I recently introduced my children to the 1987 classic, “The Princess Bride.” While watching I thought about the pain that was inflicted on our hero Wesley. One of the more frequently asked questions at the doctor’s office deal with pain. Describe your pain, rate your pain, what makes it better, what makes the pain worse etc. You have more than likely seen a pain scale like the one seen here.
Using the pain Scale
When asked to rate their pain on a scale of 0 to 10, some patients will claim higher than 10. “I have 11/10, or 14/10 pain!” If you have seen the movie “The Princess Bride” you might enjoy this clip from the ‘Pit of Despair’ scene in the movie, which will help me explain the extreme end of the pain scale and hopefully be able to put it to scale, pun intended. Wesley, the hero in the movie, is hooked up to a suction pump torture machine. I know, most people will not be hooked up to such a device, but, I submit to you that this is “the worst possible pain” that you would rate 10/10. But, then, when Prince Humperdinck wants to ensure that Wesley doesn’t return to save Princess Buttercup, he tries to kill him by turning the machine to the maximum setting. This is the maximum of the pain scale.
Equivalent to Child Birth
When taught how to interview patients, my instructors frequently mentioned that 10/10 pain is equivocal to child birth.
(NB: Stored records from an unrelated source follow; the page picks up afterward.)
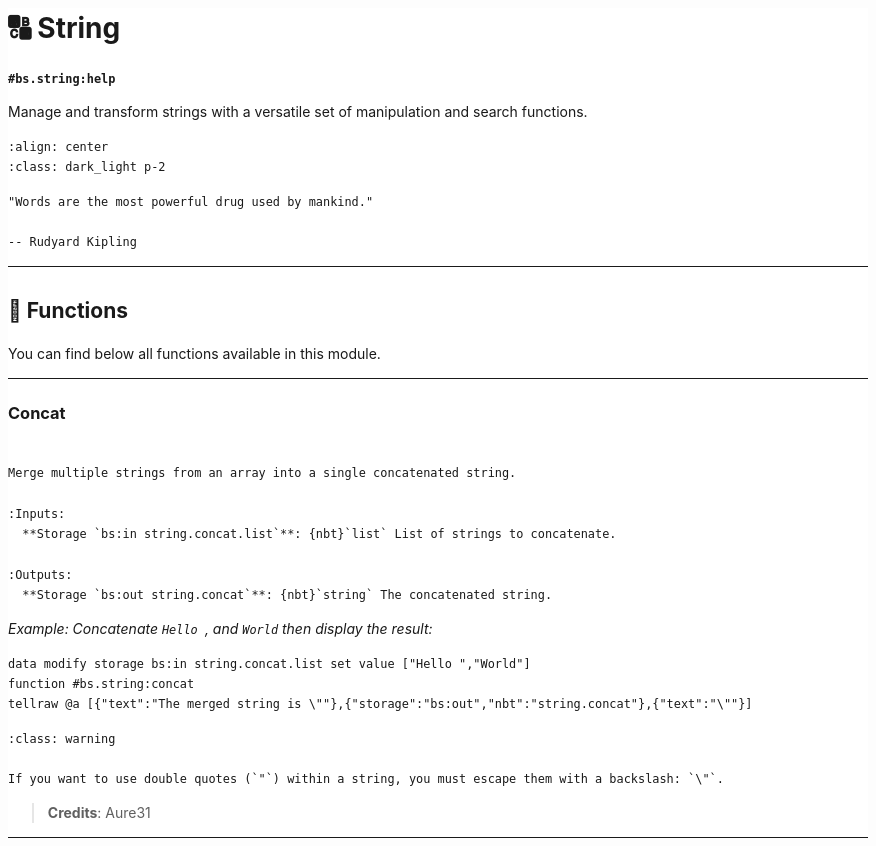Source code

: # 🔠 String

**`#bs.string:help`**

Manage and transform strings with a versatile set of manipulation and search functions.

```{image} /_imgs/modules/string.png
:align: center
:class: dark_light p-2
```

```{epigraph}
"Words are the most powerful drug used by mankind."

-- Rudyard Kipling
```

---

## 🔧 Functions

You can find below all functions available in this module.

---

### Concat

```{function} #bs.string:concat

Merge multiple strings from an array into a single concatenated string.

:Inputs:
  **Storage `bs:in string.concat.list`**: {nbt}`list` List of strings to concatenate.

:Outputs:
  **Storage `bs:out string.concat`**: {nbt}`string` The concatenated string.
```

*Example: Concatenate `Hello `, and `World` then display the result:*

```mcfunction
data modify storage bs:in string.concat.list set value ["Hello ","World"]
function #bs.string:concat
tellraw @a [{"text":"The merged string is \""},{"storage":"bs:out","nbt":"string.concat"},{"text":"\""}]
```

```{admonition} Technical Limitation
:class: warning

If you want to use double quotes (`"`) within a string, you must escape them with a backslash: `\"`.
```

> **Credits**: Aure31

---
Having seen my wife experience this level of pain five times, I can tell you that when you tell the doctor or medical assistant that you’re currently experiencing 10/10 pain and you’re talking through it like you’re catching up with an old friend, it just doesn’t add up. No strain in your face, no catching of your voice. Other colleagues that I have discussed this with suggest that one should reserve 10/10 pain for those who are about to pass out.
Using the pain scale in the future
For those in pain, I do not mean to belittle your pain in anyway. I have had pain of broken bones and other injuries. Please know that the scale is a way for you to communicate with your provider your level of pain. Looking at the facial expressions of our smiley face scale above, you could almost look in the mirror to see how your pain can be adjusted to be able to fully communicate your pain level.
The greater concern that I foresee in the future is the abuse of the higher level of pain, 7-10 on the pain scale. Providers encounter drug seeking patients on a frequent basis. Different injuries will typically be accompanied by similar types of pain. Think of the Emergency department and the broken arms, fingers, ankles, or feet. If you’re really not in that much pain, people can see it in your expression so don’t say 10/10 pain or 11/10 pain. It may be the worst pain you can remember ever having, but if you don’t look like you’re in pain, the images above say you can’t have 9 or 10/10 pain.